The following is the second of two articles providing helpful ADHD parenting tips and information. Read Part 1 here to see the first two tips.
Additionally, they worry about medication decisions, and trying to negotiate educational needs with administrators. It’s easy to get frustrated, but DON’T PANIC! The following information can help you put it into perspective as you help as you raise your child to enjoy a life they are capable of live with the right support for their ADHD.
#3 Keep Them From “Buying Into The Lie”
Celebrate their differences by helping them acquire an appreciation of the gifts of ADHD, by managing it. Many kids are focused on the deficits and think they are defective, which is a lie you can’t afford to buy into! Dr. Ned Hallowell often talks about the gift of ADHD. There are a lot of positive traits that come from having high energy, a curious mind, and persistence! But be mindful of helping them look at their behavior from other people’s point of view so they can see what some behavior, no matter how well intended, can be misinterpreted. Helping identify passions and support their curiosity. Many life-long passions can be turned into meaningful work which is key to successfully living with ADHD
#4 Learn to Be Intentional and Leverage What Works
Help them learn to leverage their strengths and identify environments that work for them. Very few people will know and connect your child’s past experiences, their learning preferences, and future goals like you do. Looking at careers and work environments that compliment their strengths will help you both sleep at night when it comes to looking into the future careers. Understanding the types of executive functions that work well, and the conditions in which your child is successful and productive is an important conversation and needs to be talked about and developed over time. Start early talking about the good/bad sides of holding down work and how their special talents would be a good or bad fit.
#5 Teach Resiliency, Not Victimization
Know that s/he will experience utter disappointment…and a resilient spirit can be cultivated. This is difficult to think about but it is a must as your child grows and takes on more responsibility. Know that it’s not the end of the world and we always have choices in how we choose to handle life’s unexpected turns (our fault or not).
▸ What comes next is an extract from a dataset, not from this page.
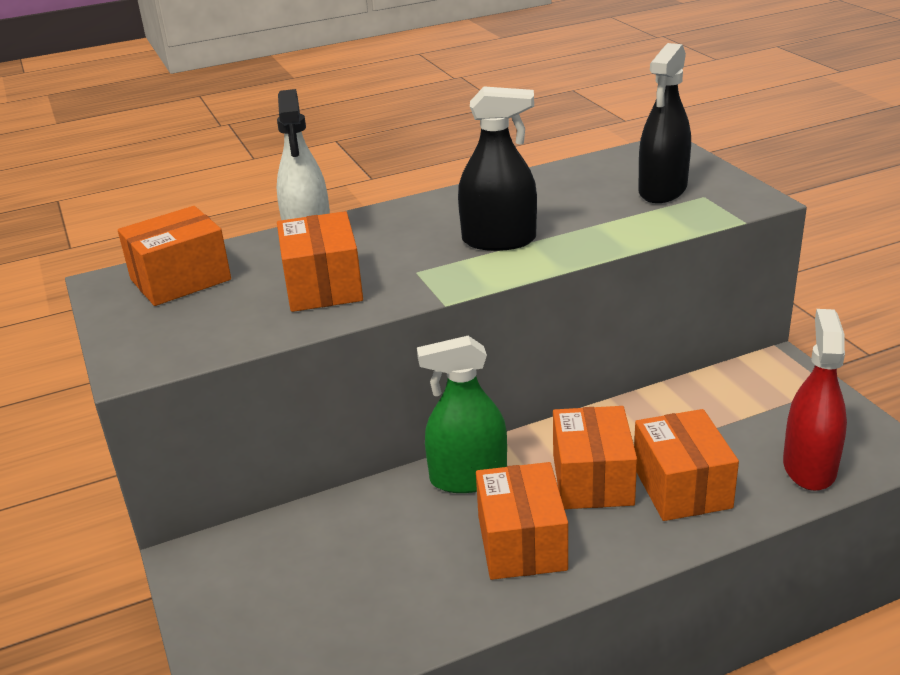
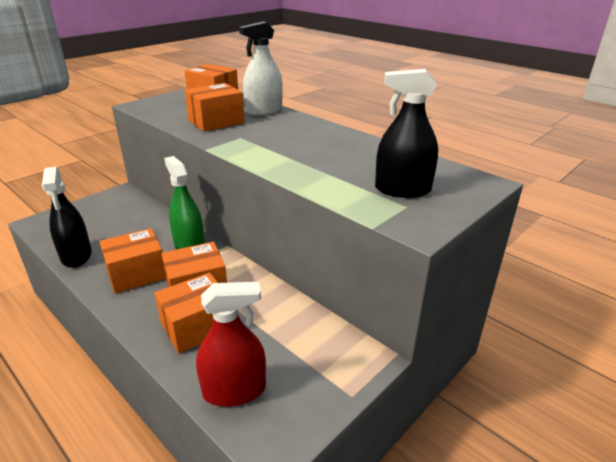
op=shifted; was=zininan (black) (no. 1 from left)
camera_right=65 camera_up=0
Developing coping skills and learning to manage disappointment with those who have self-regulation and impulsive behaviors need explicit teaching and techniques in managing emotions. Products, such as Tools for Life, help children develop awareness of emotions and options for managing those emotions are important to access for self-regulation and learning.
However, when disaster strikes (and it will) life will go on…College degree or not…Fired or downsized. What is important is how you model resiliency and by not becoming a victim of circumstance. I maybe getting philosophical here, but you can not keep injustice or harm out of life, so prepare your child for it. Additionally, rapid change is a part life as well and all successful humans need to learn to manage that life skills. Help them become aware of any victim mentality and blame, so they can move forward with action to get back on track, gaining some control of their life after such incidences happen. Develop the type of relationship which allows you to be privy to when devastating things happen and then provide the wisdom and support, that only you can give. Become an advocate and friend as they grow into adulthood and need you differently.